● SÉRIE D'EXERCICES:
**1.** Dressez la liste de toutes les personnes nommées dans les deux paragraphes du texte sur l'émergence du calcul des probabilités.
**2.** Recopiez le passage du texte sur l'émergence du calcul des probabilités qui s'ouvre sur les mots « Durant tout le » et se termine par « probabilité de gagner. ».

● TEXTE À ÉTUDIER:
········

L'émergence du calcul des probabilités


Bertrand Hauchecorne

Durant la seconde moitié de XVII e siècle, Blaise Pascal et Pierre de Fermat échangent sur l'élaboration d'un calcul mathématique des probabilités qui va au-delà des réflexions élémentaires que l'on peut formuler à propos du jet d'un dé. Christian Huygens poussera plus loin leurs idées.

Durant tout le Moyen Âge chrétien, on avait la certitude que les évènements suivaient la « volonté divine ». Aussi, les prévoir par le calcul était totalement étranger à la réflexion des lettrés. On a coutume de considérer Jérôme Cardan comme le premier à se préoccuper du sujet dans son livre De ludo aleae, écrit en 1564. Il faut relativiser son rôle : le médecin italien pensait simplement rédiger un ouvrage permettant de gagner au lancer de dés. On y trouve cependant les prémices de la notion d’espérance lorsque, s’inspirant d’Aristote, il souhaite l’équité dans le jeu, c’est-à-dire, pour lui, que la mise de chacun des deux joueurs A et B soit proportionnelle à la probabilité de gagner.

········

● CONTENU DES DONNÉES:

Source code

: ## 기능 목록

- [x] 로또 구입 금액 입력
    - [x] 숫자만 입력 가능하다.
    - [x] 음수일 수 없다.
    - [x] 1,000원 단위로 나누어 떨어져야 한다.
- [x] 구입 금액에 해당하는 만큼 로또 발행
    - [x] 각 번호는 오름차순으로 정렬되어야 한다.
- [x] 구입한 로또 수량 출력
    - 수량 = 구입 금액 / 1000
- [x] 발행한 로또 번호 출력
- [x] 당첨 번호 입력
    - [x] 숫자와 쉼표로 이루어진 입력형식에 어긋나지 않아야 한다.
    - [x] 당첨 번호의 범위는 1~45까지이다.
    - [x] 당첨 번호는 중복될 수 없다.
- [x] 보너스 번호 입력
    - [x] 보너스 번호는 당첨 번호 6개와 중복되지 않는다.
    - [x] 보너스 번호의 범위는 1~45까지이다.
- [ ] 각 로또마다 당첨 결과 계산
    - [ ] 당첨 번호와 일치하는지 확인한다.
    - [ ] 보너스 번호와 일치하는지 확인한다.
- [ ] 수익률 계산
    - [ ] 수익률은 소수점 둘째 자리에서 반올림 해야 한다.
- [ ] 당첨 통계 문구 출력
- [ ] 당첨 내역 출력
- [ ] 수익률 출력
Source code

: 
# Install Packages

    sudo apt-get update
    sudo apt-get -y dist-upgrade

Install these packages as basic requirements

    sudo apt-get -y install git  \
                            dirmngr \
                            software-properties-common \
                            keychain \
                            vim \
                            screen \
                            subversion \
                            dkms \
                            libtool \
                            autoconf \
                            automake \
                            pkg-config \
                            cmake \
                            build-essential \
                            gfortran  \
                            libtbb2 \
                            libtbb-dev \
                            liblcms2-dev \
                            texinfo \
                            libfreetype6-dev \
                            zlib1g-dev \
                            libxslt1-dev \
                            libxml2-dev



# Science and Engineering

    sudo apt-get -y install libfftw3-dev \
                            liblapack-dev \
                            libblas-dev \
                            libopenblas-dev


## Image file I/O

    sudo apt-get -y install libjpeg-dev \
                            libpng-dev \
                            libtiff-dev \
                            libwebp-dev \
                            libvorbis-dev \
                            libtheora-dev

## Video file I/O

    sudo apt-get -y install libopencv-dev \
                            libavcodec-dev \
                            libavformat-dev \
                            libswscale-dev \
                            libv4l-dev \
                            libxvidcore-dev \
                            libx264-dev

········

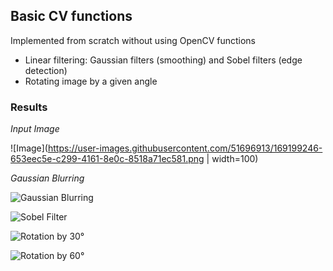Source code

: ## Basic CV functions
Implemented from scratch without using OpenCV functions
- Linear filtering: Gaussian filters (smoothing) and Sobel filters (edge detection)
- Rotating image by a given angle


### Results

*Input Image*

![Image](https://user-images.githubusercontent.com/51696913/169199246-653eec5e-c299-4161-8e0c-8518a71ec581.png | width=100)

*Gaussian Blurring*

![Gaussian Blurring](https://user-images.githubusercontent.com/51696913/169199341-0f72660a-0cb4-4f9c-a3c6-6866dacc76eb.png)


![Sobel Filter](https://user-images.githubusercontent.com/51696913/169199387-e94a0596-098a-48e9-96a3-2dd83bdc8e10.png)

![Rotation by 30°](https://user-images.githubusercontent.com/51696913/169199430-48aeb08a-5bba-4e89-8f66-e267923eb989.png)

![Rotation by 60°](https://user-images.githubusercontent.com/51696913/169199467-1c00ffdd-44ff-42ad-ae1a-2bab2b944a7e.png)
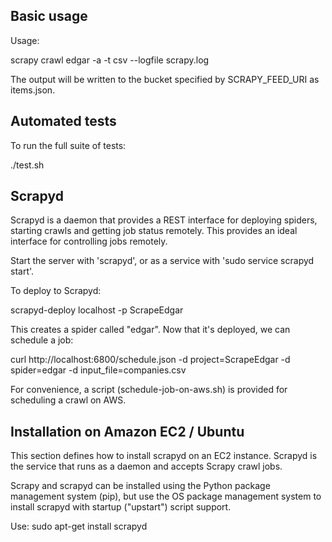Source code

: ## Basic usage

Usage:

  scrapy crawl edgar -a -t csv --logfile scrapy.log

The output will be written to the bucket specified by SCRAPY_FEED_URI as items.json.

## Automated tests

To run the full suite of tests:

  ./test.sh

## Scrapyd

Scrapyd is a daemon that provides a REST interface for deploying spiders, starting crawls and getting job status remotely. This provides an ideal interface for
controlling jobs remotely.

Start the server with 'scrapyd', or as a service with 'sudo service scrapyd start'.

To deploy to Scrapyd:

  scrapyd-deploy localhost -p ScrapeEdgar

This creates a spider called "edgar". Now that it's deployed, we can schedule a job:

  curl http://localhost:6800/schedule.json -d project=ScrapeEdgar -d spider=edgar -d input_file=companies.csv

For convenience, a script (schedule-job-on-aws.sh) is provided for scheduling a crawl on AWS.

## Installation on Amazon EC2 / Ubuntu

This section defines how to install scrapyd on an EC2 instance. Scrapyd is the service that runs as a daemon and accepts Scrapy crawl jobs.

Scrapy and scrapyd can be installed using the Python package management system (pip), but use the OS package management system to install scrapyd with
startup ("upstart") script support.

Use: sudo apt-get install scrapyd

········

● CORRIGÉ DES EXERCICES:
**1.** Blaise Pascal, Pierre de Fermat, Christian Huygens, Jérôme Cardan, Aristote

**2.**
Durant tout le Moyen Âge chrétien, on avait la certitude que les évènements suivaient la « volonté divine ». Aussi, les prévoir par le calcul était totalement étranger à la réflexion des lettrés. On a coutume de considérer Jérôme Cardan comme le premier à se préoccuper du sujet dans son livre De ludo aleae, écrit en 1564. Il faut relativiser son rôle : le médecin italien pensait simplement rédiger un ouvrage permettant de gagner au lancer de dés. On y trouve cependant les prémices de la notion d’espérance lorsque, s’inspirant d’Aristote, il souhaite l’équité dans le jeu, c’est-à-dire, pour lui, que la mise de chacun des deux joueurs A et B soit proportionnelle à la probabilité de gagner.